Wednesday 13 July 2016

An Ideology of Envy

A Cancerous Carbuncle on the Soul

John Minto is a Scrooge-like character who has spoken out forever against any education which is not state controlled, state funded, and state prescribed.  We remember attending a public meeting on charter schools, when they were first being considered in New Zealand, which Minto also attended, He was adamant that charter schools were bad.

It's not that Minto had the view that charter schools could do no good.  Rather, any pedagogical achievement they may make could and would be achieved by regular state schools, provided the government showered more money upon them.  Thus, if public schools were properly financed, charter schools would be superfluous.  There very existence and success would "prove" that the regular state system was underfunded.

Thus, envy runs in Minto's heart like the river Styx.
 Now, of course, Minto's arguments are self-defeating when charter schools are more objectively considered.  Charter schools in New Zealand are fully state funded.  So, by rights, he should be jumping up and down with joy over the introduction of charter schools--and all the more with the positive results many of the schools have begun to deliver.

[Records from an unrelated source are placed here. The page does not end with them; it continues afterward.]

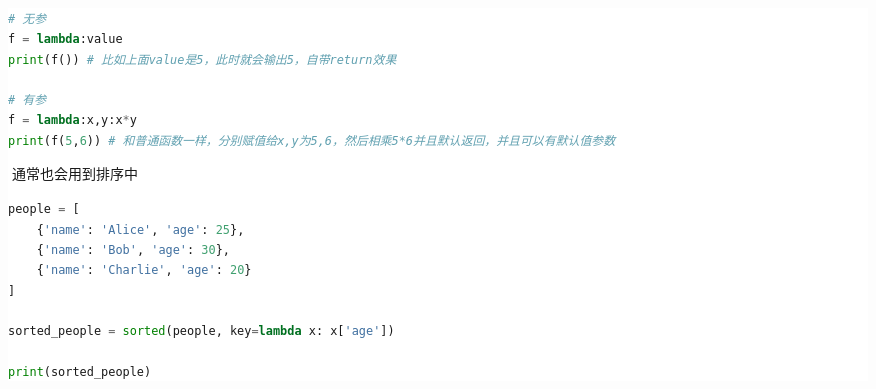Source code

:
 ```python
# 无参
f = lambda:value
print(f()) # 比如上面value是5，此时就会输出5，自带return效果

# 有参
f = lambda:x,y:x*y
print(f(5,6)) # 和普通函数一样，分别赋值给x,y为5,6，然后相乘5*6并且默认返回，并且可以有默认值参数
```

​	通常也会用到排序中

```python
people = [
    {'name': 'Alice', 'age': 25},
    {'name': 'Bob', 'age': 30},
    {'name': 'Charlie', 'age': 20}
]

sorted_people = sorted(people, key=lambda x: x['age'])

print(sorted_people)
```




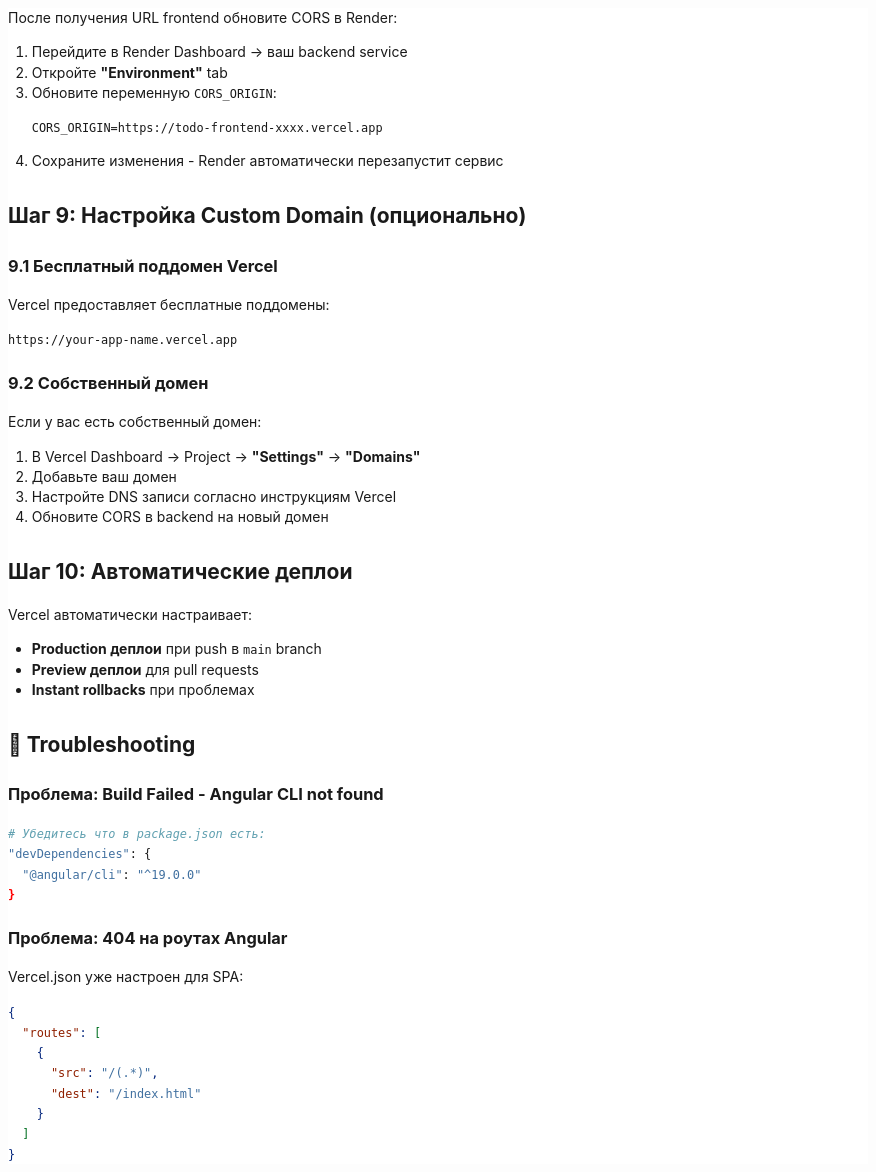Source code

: После получения URL frontend обновите CORS в Render:

1. Перейдите в Render Dashboard → ваш backend service
2. Откройте **"Environment"** tab
3. Обновите переменную `CORS_ORIGIN`:
   ```
   CORS_ORIGIN=https://todo-frontend-xxxx.vercel.app
   ```
4. Сохраните изменения - Render автоматически перезапустит сервис

## Шаг 9: Настройка Custom Domain (опционально)

### 9.1 Бесплатный поддомен Vercel

Vercel предоставляет бесплатные поддомены:
```
https://your-app-name.vercel.app
```

### 9.2 Собственный домен

Если у вас есть собственный домен:

1. В Vercel Dashboard → Project → **"Settings"** → **"Domains"**
2. Добавьте ваш домен
3. Настройте DNS записи согласно инструкциям Vercel
4. Обновите CORS в backend на новый домен

## Шаг 10: Автоматические деплои

Vercel автоматически настраивает:
- **Production деплои** при push в `main` branch
- **Preview деплои** для pull requests
- **Instant rollbacks** при проблемах

## 🔧 Troubleshooting

### Проблема: Build Failed - Angular CLI not found

```bash
# Убедитесь что в package.json есть:
"devDependencies": {
  "@angular/cli": "^19.0.0"
}
```

### Проблема: 404 на роутах Angular

Vercel.json уже настроен для SPA:
```json
{
  "routes": [
    {
      "src": "/(.*)",
      "dest": "/index.html"
    }
  ]
}
```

Maybe he has changed his mind, and now sees charter schools as a significant reform.  But one thing he is dead against is private schools.  These putrescences are odious  because they are accessible only to the (allegedly) rich and privileged.  Because they have money, which state schools do not have, they are able to do things educationally which state schools cannot do, but  which they could do if they had more tax payers money.
The wealthy send their kids to elite private schools to provide a socially-cleansed environment for their children’s education. They want their children to escape the social and educational consequences of the economic policies their parents support.  That’s why cabinet ministers send their children to private schools. They don’t want their kids’ education to be affected by the children of parents who’ve been driven into poverty in their hundreds of thousands as National facilitates the rich creaming it at the expense of the rest of us.

As things stand these subsidies are used by elite private schools simply to enhance their exclusivity. They keep their class sizes much smaller than public schools and maintain lavish facilities for the children of the wealthy – all with public funding.  We should fund private schools ONLY when they enrol students on the same basis as public schools and abandon their fees.  Until then the $41.5 million in public subsidies and $4.5 million in government scholarships should be withdrawn. [The Daily Blog]
Since charter schools pass the Minto Bright Line test for full throated public funding, one presumes that John has now changed his view and supports charter schools in a big way.  Maybe he has left the dark side.

But his malice towards private schools remains and is clearly motivated by green, moulding envy.  The kids of rich parents are getting something others cannot have, allegedly.

If Minto were offered a choice as follows, there is little doubt how he would vote.  If, on the one hand, one option were to have no private schools whatsoever, but a universal system of state-run schools, yet no child being taught how to read or write in those schools, or, on the the other hand,  universal state-run schools, with just one private school which did teach their pupils how to read and write effectively, we are sure that Minto would condemn the private school's existence.  It's all about resenting the advantages that some have, and insisting upon an enforced egalitarian equality.  Better to have all failing, rather than one succeeding.  Better for all to drown than have one survive.

His egalitarianism has also led him to reject the voucher system, where parents (all parents) are given the right, responsibility and funds (a state voucher) to choose the school their child will attend.  That would mean a wide range of schools would be on offer: some succeeding and some failing.  Such diversity would be offensive to John.  Better to have all the little boxes the same, even if it means they all fail.

The point is this: there is no other area of human endeavour which has flourished under a regime of  state enforced egalitarianism.  Egalitarian education is the last remnant of an ignorant past.  Its advocates and defenders attempt to mount an argument that education is "special", needing its own distinct considerations and administration.  What has failed in every other field of human endeavour, will not be true for education and schooling, we are told.  Education is different.  It has its own special rules; its own distinct, unique realities.

John Minto and his colleagues have fooled themselves into a state of wilful ignorance.  Envy has darkened their souls.